Kaitlin Maxwell’s photographs serve as studies into familial relationships, growing up, and claiming one’s own identity. In this particular series, Maxwell documents herself, her mother, and her grandmother as a means of self-discovery. The moments captured on film, both solitary and interactive, are imbued with a serene emptiness. Though generations separate the three women, you can feel a palpable sense of likeness in their dispositions and outlook on life.
Jenna Gribbon (b. 1978, Knoxville, TN) lives and works in Queens, NY. She holds a BFA from The University of Georgia, Athens, GA. Gribbon has had solo exhibitions at Modern Love Club (New York, NY), Juschka Fine Art (New York, NY), Shoshana Wayne Gallery (Santa Monica, CA), and Sarah Bowen Gallery (Brooklyn, NY). She has been recently included in group exhibitions at Fredericks and Fresier Gallery (New York, NY), Jack Hanley Gallery (New York, NY), 1969 Gallery (New York, NY), and Sargent’s Daughters Gallery (New York, NY), among others.
Lindsay Burke (b. 1991, Ames, Iowa) lives and works in Brooklyn, NY. She received an MFA from Hunter College and BFA from the University of Iowa. Burke has held solo exhibitions at Marinaro Gallery (New York, NY) and Rose Gallery (Red Hook, NY) She has been in numerous group shows including recent shows at Shandaken Paint School (New York, NY), George Gallery (Brooklyn, NY), Underdonk Gallery (Brooklyn, NY), and Helena Anrather Gallery (New York, NY).
Amanda Baldwin (b. 1984, Seattle, WA) lives and works in Queens, NY. She received an MFA from Virginia Commonwealth University, and a BFA from the University of Washington, Seattle, WA. Baldwin recently had a solo exhibition at 106 Green (Brooklyn, NY) and has appeared in numerous group shows including recent shows at Underdonk Gallery (Brooklyn, NY), Essex Flowers (New York, NY), Thierry Goldberg Gallery (New York, NY), and Brennan & Griffin (New York, NY).
Eleanor Swordy (b. 1987) lives and works in Brooklyn, NY. She received a BFA from the Cooper Union. Swordy has had solo exhibitions at Moskowitz Bayse (Los Angeles, CA) and Full Haus (Los Angeles, CA). She has also been included in group exhibitions at The Hand (New York, NY) Moskowitz Bayse (Los Angeles, CA), Full Haus (Los Angeles, CA), TYS Gallery (Copenhagen, Denmark), and The Old School House (New York, NY).

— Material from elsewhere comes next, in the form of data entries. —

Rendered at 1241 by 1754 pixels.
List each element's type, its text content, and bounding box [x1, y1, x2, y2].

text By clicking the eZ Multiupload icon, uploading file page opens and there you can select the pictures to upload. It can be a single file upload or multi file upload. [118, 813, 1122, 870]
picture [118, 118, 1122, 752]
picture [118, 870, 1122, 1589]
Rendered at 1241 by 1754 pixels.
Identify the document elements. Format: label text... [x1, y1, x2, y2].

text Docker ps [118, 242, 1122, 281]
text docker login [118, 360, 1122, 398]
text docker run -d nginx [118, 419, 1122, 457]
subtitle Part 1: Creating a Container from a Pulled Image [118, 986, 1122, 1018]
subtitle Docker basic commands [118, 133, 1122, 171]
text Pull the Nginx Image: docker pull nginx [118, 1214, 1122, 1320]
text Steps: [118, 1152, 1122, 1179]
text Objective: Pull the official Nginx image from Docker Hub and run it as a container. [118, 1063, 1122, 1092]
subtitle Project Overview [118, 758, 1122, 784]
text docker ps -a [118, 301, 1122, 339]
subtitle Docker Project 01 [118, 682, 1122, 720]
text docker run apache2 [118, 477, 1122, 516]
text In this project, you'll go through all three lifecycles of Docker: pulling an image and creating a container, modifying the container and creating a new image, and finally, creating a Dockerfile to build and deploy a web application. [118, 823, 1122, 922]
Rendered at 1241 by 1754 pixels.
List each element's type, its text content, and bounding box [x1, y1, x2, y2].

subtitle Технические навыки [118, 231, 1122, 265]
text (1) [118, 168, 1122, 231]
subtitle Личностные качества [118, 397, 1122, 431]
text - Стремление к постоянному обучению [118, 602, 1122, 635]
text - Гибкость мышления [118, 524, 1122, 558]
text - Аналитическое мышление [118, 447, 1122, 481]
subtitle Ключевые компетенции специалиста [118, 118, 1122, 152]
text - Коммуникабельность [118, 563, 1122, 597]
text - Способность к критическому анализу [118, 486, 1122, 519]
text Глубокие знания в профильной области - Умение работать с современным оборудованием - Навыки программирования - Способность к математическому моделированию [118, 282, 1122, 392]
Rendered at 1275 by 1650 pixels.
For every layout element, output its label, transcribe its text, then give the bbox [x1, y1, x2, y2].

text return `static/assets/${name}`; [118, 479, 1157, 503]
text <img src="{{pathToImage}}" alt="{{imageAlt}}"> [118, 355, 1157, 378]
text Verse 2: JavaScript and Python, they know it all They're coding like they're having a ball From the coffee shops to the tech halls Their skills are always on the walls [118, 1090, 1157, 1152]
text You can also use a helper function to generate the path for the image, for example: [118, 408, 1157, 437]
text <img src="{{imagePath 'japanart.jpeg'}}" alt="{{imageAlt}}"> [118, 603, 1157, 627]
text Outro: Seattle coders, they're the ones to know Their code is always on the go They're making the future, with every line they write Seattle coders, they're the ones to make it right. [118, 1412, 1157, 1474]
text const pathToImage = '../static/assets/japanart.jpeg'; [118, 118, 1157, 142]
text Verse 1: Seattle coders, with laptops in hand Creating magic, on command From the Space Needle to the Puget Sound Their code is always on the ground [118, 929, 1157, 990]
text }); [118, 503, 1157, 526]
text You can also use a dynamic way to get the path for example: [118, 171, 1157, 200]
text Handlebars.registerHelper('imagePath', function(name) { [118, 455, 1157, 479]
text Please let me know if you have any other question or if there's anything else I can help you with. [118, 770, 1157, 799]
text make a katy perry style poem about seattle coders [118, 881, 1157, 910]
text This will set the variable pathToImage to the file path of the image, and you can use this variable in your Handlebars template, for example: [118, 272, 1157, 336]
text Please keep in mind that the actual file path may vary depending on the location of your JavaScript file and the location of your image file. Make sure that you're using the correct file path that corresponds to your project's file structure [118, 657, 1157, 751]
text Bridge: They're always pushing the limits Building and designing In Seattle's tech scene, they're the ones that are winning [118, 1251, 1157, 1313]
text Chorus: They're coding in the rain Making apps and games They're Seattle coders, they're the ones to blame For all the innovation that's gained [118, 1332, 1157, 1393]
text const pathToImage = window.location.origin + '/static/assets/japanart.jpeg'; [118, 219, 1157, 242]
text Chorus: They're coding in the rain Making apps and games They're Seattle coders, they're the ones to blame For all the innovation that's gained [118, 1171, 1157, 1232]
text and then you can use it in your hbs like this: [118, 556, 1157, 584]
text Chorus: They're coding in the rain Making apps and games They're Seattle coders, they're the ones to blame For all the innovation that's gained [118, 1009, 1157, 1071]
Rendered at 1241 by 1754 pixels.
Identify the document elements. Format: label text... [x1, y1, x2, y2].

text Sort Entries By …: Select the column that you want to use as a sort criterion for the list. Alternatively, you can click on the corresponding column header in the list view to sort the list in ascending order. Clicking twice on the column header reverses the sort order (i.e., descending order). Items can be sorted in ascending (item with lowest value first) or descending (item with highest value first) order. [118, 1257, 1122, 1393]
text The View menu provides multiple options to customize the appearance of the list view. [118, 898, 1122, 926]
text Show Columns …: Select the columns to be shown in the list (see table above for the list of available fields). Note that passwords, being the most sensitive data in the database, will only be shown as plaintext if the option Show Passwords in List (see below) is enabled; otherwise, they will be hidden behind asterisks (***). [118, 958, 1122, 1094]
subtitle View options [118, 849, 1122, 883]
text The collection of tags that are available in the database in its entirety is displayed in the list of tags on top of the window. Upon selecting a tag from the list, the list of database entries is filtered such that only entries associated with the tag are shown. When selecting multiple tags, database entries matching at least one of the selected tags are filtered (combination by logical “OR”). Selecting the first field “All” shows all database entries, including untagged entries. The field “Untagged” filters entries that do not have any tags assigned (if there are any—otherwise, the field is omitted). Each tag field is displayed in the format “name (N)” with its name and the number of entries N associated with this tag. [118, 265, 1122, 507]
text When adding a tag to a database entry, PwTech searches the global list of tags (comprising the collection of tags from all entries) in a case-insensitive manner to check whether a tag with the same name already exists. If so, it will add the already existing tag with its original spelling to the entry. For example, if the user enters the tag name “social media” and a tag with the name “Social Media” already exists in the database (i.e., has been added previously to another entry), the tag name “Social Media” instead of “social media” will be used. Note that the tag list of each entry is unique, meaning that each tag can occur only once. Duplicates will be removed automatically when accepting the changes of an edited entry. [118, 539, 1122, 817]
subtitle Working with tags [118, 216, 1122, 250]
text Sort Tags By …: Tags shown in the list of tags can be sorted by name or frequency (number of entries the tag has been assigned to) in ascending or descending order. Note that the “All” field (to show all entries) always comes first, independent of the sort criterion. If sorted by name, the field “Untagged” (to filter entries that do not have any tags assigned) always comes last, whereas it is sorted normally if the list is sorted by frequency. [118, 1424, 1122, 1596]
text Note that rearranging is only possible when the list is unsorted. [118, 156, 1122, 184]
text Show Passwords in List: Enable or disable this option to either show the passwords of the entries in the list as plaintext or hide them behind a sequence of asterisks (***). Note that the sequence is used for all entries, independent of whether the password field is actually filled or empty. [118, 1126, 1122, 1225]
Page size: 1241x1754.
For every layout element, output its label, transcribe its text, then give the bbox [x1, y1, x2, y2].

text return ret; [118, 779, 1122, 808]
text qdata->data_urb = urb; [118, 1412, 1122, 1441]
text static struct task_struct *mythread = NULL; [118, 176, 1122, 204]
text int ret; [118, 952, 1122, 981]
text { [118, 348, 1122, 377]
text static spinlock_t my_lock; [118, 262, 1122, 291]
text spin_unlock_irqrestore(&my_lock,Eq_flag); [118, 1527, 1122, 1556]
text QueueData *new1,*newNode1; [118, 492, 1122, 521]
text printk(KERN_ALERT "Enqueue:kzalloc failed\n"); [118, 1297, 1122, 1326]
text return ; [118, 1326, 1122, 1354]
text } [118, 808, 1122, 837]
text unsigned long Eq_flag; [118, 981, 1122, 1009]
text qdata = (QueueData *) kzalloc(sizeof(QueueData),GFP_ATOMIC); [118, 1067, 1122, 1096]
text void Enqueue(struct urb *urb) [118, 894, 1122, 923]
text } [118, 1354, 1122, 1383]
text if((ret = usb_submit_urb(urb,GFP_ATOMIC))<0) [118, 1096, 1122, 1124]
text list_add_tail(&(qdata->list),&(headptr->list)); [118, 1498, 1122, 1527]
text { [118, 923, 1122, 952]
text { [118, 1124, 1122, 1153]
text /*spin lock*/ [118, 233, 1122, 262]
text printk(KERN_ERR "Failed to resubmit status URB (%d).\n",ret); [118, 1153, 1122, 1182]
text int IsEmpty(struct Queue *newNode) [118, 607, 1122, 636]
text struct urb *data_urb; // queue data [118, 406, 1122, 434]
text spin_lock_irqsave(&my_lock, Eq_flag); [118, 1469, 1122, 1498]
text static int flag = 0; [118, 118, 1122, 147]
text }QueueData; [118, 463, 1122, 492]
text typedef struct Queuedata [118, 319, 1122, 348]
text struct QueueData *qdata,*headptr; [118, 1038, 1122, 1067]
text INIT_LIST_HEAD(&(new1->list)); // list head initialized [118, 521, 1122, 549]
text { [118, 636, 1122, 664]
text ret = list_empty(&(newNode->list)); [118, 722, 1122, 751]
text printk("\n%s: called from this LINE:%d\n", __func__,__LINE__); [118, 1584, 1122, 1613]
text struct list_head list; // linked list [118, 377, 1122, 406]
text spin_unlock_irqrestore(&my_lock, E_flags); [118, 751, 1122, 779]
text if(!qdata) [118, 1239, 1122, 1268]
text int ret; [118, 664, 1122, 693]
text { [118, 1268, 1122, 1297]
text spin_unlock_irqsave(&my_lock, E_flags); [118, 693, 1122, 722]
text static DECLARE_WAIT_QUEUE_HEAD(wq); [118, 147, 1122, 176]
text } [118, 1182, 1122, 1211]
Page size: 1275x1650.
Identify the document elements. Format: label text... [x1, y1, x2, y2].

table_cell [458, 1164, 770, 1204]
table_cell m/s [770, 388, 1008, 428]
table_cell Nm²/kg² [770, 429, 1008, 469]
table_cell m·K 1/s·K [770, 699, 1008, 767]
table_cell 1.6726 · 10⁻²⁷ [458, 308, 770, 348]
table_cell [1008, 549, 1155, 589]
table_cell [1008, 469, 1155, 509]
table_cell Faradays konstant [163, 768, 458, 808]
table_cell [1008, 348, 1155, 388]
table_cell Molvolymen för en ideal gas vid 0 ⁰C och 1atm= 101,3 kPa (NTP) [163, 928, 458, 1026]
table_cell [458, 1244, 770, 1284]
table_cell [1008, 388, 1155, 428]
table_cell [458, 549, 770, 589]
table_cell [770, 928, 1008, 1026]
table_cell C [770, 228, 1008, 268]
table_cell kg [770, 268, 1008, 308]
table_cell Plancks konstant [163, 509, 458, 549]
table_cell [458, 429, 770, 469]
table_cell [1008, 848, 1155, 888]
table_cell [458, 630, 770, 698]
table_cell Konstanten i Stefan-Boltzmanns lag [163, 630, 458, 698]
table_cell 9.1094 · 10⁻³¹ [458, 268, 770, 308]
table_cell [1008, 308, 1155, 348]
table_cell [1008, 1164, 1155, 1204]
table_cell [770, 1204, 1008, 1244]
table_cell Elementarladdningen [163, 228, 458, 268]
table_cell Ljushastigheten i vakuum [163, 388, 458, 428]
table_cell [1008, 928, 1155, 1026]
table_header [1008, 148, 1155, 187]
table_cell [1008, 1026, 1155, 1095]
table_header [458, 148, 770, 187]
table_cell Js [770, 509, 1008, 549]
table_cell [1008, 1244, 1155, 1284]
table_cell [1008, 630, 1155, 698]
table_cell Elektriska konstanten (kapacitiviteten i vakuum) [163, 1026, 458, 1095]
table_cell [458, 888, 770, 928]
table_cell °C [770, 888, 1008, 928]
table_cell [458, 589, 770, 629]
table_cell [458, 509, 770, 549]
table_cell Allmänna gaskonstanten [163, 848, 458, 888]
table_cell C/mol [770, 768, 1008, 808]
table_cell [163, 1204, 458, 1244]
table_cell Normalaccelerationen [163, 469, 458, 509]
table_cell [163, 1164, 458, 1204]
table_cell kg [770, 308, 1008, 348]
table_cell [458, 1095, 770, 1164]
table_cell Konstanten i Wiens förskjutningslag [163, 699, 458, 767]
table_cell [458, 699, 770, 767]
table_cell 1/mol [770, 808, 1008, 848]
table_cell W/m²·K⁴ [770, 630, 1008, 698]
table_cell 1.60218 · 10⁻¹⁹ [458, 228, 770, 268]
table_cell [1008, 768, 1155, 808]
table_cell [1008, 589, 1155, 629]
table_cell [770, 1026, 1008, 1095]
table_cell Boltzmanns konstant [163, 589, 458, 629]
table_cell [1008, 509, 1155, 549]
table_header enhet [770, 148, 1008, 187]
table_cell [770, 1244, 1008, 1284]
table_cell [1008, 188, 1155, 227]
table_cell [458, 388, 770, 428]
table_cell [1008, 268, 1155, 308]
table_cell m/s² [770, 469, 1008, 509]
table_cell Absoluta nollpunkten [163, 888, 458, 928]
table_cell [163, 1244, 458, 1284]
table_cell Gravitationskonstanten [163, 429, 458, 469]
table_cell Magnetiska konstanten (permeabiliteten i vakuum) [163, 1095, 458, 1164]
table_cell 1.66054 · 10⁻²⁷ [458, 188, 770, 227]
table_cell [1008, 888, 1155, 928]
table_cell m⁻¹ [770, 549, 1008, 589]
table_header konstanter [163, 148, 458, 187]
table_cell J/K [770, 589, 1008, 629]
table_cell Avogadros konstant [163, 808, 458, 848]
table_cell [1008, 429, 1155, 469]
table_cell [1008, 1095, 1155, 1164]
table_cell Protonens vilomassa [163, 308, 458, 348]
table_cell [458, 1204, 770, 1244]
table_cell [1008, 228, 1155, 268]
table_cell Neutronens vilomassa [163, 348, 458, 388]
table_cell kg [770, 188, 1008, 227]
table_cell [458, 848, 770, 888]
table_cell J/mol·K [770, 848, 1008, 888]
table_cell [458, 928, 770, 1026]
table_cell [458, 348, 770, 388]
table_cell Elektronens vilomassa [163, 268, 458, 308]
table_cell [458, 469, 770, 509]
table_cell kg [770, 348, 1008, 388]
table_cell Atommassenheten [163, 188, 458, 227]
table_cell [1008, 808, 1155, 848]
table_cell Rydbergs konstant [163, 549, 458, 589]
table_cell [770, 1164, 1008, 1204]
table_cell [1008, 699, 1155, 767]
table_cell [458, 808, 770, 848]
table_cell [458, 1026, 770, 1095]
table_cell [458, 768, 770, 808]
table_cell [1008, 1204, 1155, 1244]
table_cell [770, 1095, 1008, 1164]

Rose Nestler (b. 1983, Spokane, WA) lives and works in Brooklyn, NY. She received an MFA from CUNY Brooklyn College. She has had solo exhibitions at BRIC Project Room (Brooklyn, NY) and Couples Counseling (Ridgewood, NY). Nestler has been included in group exhibitions at Westbeth Gallery and 14th Street (New York, NY), Underdonk Gallery (Brooklyn, NY), Spaceworks (Brooklyn, NY), and Smack Mellon (Brooklyn, NY), among others.
Chloe Seibert (b. 1989, New York, NY) lives and works in Queens, NY. She received a BFA from the Art Institute of Chicago. Seibert has had solo exhibitions at Queer Thoughts (New York, NY), Efrain Lopez Gallery (Chicago, IL), Cooper Cole (Toronto, Canada), and Interstate Projects (Brooklyn, NY). She has been included in a number of group exhibition including recent shows at Karma International (Los Angeles, CA), Cooper Cole (Toronto, Canada), Andrew Rafacz (Chicago, IL), Night Gallery (Los Angeles), and Johannes Vogt (New York, NY).
Kaitlin Maxwell (b. 1994, Florida) lives and works in New Haven, CT. She received a BFA in Photography from the School of Visual Arts in New York City and is currently an MFA candidate at Yale School of Art. Her work has been featured in Aint-Bad, FotoRoom and Format.